Un centenar de escaños no es una mayoría de gobierno, aunque con un centenar de escaños se puede encabezar y dirigir un gobierno. Una mayoría de gobierno -por poner un ejemplo clarificado- es la que consiguió Felipe González liderando al PSOE en 1982, una victoria amplísima que fue seguida por triunfos contundentes en 1986 y 1989. Quizás no sea superfluo recordarlo, porque la propaganda electoral de Podemos -como intenta hacer la del Partido Popular en su clave jubilata y mesocrática- pretende sostener la mística de un país que se levanta de las cenizas del Estado de Bienestar y de su propia resignación para reconstruirse para la libertad y la justicia y todo eso. Pues no. No serían una mayoría, y eso a pesar de su magnífico trabajo propagandístico, de su astucia estratégica y de la importante transversalidad que han conseguido con su voto.
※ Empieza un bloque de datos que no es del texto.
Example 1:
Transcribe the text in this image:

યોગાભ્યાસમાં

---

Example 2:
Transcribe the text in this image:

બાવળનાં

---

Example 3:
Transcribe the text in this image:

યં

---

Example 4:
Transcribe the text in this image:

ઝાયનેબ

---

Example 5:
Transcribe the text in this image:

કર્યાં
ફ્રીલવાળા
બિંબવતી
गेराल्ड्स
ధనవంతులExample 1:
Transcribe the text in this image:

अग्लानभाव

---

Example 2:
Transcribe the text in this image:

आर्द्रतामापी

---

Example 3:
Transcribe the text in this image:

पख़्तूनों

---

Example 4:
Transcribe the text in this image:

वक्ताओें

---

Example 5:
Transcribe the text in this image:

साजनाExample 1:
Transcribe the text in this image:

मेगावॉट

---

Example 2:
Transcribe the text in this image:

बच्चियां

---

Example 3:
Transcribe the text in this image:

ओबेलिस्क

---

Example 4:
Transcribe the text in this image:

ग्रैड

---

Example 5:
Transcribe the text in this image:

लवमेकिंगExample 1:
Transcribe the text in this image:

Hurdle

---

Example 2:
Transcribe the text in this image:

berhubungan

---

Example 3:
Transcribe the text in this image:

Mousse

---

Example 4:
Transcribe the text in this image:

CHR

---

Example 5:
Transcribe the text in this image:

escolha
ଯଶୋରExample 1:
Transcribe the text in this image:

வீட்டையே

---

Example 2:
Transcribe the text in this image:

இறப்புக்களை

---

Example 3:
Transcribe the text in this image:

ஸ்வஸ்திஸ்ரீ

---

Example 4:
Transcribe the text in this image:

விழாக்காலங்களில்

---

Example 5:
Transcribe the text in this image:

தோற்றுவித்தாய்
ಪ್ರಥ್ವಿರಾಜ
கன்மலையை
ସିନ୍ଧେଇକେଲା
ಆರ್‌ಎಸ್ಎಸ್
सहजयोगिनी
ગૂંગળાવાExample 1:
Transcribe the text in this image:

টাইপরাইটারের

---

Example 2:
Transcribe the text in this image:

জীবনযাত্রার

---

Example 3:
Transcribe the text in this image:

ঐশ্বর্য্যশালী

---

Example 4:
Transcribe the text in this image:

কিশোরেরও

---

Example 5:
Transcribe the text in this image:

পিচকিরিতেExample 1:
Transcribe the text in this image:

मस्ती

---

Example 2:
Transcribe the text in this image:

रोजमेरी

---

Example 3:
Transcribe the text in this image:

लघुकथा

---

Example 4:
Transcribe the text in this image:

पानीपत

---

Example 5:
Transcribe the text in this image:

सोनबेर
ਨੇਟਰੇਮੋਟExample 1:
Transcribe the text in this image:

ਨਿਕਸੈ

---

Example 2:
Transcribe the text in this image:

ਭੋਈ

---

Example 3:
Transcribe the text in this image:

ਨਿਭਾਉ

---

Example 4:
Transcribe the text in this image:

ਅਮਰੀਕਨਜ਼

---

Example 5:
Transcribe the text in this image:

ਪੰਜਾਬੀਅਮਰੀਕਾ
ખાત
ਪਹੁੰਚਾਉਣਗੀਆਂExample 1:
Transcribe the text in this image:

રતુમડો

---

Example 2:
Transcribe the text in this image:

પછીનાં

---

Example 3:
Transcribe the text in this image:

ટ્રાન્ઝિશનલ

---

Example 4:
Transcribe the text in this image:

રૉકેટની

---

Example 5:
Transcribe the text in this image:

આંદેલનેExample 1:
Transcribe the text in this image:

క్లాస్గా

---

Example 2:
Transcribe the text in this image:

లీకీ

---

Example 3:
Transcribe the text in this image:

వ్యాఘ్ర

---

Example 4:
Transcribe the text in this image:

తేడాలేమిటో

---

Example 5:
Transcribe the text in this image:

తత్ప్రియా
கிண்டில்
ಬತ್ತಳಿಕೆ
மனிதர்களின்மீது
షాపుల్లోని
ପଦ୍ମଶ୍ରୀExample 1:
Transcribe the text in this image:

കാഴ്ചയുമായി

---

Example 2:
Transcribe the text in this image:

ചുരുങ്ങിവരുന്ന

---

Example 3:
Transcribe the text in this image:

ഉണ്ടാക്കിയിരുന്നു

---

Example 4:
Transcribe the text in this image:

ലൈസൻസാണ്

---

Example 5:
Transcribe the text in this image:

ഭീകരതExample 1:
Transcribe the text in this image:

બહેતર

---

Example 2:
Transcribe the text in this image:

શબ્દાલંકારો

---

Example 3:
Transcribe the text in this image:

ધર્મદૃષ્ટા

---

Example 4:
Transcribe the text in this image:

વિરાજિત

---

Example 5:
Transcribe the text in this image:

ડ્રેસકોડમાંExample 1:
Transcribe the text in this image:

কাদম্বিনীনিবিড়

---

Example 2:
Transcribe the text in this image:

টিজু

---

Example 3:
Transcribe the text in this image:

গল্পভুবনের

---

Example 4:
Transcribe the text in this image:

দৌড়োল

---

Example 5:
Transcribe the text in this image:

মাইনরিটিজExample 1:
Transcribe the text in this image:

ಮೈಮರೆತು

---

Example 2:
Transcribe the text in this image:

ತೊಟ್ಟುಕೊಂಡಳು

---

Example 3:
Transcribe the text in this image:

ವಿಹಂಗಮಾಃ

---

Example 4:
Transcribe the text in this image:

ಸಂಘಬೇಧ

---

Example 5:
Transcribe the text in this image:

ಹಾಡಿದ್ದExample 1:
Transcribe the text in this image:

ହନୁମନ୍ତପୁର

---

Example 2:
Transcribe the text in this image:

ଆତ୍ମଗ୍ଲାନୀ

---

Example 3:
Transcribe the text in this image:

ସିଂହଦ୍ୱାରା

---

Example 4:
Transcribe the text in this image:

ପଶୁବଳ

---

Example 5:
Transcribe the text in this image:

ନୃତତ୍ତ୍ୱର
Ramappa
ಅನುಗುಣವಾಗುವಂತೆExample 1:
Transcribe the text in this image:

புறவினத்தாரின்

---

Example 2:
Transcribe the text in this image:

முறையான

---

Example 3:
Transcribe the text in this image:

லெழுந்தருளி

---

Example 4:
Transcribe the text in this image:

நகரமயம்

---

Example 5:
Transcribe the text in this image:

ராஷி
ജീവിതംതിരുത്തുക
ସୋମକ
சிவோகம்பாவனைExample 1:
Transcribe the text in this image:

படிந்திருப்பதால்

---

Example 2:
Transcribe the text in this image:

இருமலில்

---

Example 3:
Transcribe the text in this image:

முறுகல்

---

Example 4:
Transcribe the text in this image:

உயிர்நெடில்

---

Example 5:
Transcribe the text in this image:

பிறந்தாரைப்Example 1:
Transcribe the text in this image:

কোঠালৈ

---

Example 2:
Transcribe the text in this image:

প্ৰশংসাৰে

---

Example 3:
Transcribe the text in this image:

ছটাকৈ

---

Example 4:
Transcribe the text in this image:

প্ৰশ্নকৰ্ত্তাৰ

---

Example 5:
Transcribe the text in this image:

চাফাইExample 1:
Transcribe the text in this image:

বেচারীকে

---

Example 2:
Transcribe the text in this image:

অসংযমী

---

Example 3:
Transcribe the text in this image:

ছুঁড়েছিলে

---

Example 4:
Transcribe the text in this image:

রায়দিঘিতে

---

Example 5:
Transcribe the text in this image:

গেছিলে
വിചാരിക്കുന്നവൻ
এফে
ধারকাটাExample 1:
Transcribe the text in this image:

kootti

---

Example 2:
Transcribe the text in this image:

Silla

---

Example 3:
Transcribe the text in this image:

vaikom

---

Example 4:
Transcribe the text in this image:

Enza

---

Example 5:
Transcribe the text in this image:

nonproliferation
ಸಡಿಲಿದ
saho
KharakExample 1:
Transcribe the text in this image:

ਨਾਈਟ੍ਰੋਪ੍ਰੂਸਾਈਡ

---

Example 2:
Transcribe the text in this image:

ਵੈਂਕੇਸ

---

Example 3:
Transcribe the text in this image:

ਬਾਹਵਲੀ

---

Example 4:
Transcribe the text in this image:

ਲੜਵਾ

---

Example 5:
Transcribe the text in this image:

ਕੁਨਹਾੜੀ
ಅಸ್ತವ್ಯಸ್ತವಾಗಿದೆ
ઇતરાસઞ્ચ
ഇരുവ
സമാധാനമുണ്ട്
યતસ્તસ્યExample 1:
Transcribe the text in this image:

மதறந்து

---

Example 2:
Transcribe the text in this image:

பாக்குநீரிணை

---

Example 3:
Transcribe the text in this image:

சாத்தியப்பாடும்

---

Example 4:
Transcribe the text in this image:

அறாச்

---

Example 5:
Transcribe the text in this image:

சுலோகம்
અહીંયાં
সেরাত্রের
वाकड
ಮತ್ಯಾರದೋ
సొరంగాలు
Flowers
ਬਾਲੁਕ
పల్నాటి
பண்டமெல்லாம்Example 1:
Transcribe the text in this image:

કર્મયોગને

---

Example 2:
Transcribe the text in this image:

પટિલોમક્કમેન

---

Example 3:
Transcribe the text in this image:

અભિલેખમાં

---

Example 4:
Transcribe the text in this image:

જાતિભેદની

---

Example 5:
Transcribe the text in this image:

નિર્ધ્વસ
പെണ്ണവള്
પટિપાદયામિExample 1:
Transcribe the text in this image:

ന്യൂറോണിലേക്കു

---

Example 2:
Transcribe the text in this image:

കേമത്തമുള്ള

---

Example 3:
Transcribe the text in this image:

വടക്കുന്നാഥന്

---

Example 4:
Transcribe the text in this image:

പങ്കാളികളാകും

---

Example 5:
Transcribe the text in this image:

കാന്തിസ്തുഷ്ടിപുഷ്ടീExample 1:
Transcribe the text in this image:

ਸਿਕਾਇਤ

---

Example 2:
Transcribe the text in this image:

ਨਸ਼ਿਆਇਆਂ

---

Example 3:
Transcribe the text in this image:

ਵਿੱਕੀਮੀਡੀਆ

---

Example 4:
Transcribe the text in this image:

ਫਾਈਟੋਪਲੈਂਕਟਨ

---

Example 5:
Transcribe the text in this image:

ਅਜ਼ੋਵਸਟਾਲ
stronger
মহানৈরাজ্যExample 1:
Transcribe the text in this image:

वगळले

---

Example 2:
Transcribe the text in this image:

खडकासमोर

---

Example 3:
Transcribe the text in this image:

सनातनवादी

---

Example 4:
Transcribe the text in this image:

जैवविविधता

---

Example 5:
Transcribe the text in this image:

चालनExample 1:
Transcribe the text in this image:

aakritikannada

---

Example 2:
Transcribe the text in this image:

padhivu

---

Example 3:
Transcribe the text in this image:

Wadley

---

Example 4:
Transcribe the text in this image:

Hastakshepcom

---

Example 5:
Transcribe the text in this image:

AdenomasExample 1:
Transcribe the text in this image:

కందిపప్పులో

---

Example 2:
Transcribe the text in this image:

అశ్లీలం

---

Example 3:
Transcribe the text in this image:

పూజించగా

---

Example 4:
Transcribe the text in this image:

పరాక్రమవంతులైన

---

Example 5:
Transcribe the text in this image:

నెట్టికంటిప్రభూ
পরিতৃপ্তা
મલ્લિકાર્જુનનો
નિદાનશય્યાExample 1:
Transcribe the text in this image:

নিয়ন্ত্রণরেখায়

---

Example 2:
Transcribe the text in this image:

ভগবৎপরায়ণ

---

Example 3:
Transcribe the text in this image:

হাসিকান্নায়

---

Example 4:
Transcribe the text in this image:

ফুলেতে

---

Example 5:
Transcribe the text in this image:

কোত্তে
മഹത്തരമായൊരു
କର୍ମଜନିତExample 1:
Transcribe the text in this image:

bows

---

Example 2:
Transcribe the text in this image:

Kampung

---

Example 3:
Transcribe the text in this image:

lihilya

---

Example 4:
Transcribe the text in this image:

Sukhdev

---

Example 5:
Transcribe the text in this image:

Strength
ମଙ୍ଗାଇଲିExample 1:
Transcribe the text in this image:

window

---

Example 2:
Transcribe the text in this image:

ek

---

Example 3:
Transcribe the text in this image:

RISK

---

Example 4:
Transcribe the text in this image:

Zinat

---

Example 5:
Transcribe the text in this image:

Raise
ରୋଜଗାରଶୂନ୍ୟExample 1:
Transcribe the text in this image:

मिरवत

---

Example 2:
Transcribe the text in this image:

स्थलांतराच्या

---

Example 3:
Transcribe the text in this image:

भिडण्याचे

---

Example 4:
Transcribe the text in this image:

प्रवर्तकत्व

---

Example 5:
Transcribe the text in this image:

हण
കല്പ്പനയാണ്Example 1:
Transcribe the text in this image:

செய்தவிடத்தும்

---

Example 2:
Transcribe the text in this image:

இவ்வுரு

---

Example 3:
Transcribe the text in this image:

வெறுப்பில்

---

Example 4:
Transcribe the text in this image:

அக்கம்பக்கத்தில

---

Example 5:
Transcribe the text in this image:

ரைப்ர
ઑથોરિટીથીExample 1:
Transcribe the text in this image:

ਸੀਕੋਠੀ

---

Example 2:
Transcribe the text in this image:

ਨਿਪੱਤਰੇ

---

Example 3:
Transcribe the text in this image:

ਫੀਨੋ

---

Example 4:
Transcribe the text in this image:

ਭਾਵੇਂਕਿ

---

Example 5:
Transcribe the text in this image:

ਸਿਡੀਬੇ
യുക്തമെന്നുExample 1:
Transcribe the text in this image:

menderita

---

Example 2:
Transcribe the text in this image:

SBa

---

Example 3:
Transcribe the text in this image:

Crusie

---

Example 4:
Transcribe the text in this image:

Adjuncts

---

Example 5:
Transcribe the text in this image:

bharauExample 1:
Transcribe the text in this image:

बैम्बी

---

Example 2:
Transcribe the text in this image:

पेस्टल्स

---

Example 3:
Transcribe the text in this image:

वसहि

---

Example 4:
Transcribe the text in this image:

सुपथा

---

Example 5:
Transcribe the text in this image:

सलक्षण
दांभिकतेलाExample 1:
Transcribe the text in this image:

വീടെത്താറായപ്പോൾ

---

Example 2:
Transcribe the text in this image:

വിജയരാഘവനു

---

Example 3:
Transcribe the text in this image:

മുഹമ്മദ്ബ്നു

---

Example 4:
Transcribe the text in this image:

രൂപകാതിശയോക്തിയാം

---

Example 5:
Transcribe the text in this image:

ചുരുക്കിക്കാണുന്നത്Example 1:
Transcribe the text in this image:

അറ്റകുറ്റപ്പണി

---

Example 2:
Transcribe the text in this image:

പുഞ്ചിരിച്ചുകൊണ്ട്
Pero el muy considerable y rápido crecimiento de Podemos, que podría convertirse el próximo domingo en la segunda fuerza parlamentaria, esa misma transversalidad que le permite cosechar apoyos entre el precariado veinteañero y el funcionariado cuarentón, entre los que votarán por primera o segunda vez y los que añoran la inocencia del felipismo inicial, entre los habitantes de grandes capitales y los vecinos de modestas capitales de provincia, plantea un problema que cualquiera puede constatar manteniendo algunas conversaciones, incluso por Twitter. Pablo Iglesias y la cúpula de Podemos saben perfectamente que van a obtener dos o tres millones de votos que no son, estrictamente, votos de izquierda, y menos aun de extrema izquierda. Son votos que en un pasado reciente se dirigían al PSOE o a la abstención, votos que reclaman cosas muy concretas: medidas draconianas contra la corrupción política, una reforma institucional que refuerce las garantías democráticas, más trabajo pero con condiciones salariales y laborales más dignas, la recuperación financiera del débil y limitado Estado de Bienestar español. No son ciudadanos que se desesperen por la llegada de un régimen republicano, ni que sueñen con la destrucción del capitalismo fulanístico o que suspiren por un nuevo modelo social o que anhelen la desaparición del patriarcado y la heteronormatividad. Y, sin embargo, muchos cargos públicos y cuadros de Podemos se van a tomar los resultados de las urnas no como un respaldo a una oferta programática, no como un voto de castigo al estatus quo, sino como una identificación con sus convicciones ideológicas. Militantes de Podemos o de Izquierda Unida que creen honesta y sinceramente que los votos que obtendrán serán de gente que si no militan en Podemos o en Izquierda Unida es por pura casualidad. Cuadros y cuadros que cuando oyen eso de que quien gobierne tiene que hacerlo para todos -un principio básico e insorteable de cualquier democracia representativa- niegan con la cabeza porque ellos saben muy bien lo que hacer, porque ellos defienden al pueblo, y el pueblo, verbigracia, son las mareas ciudadanas, no los que se quedan en casa o son unos jodidos liberales. Será muy interesante asistir a esta situación si Podemos llega al poder. Con armadura puesta, por supuesto.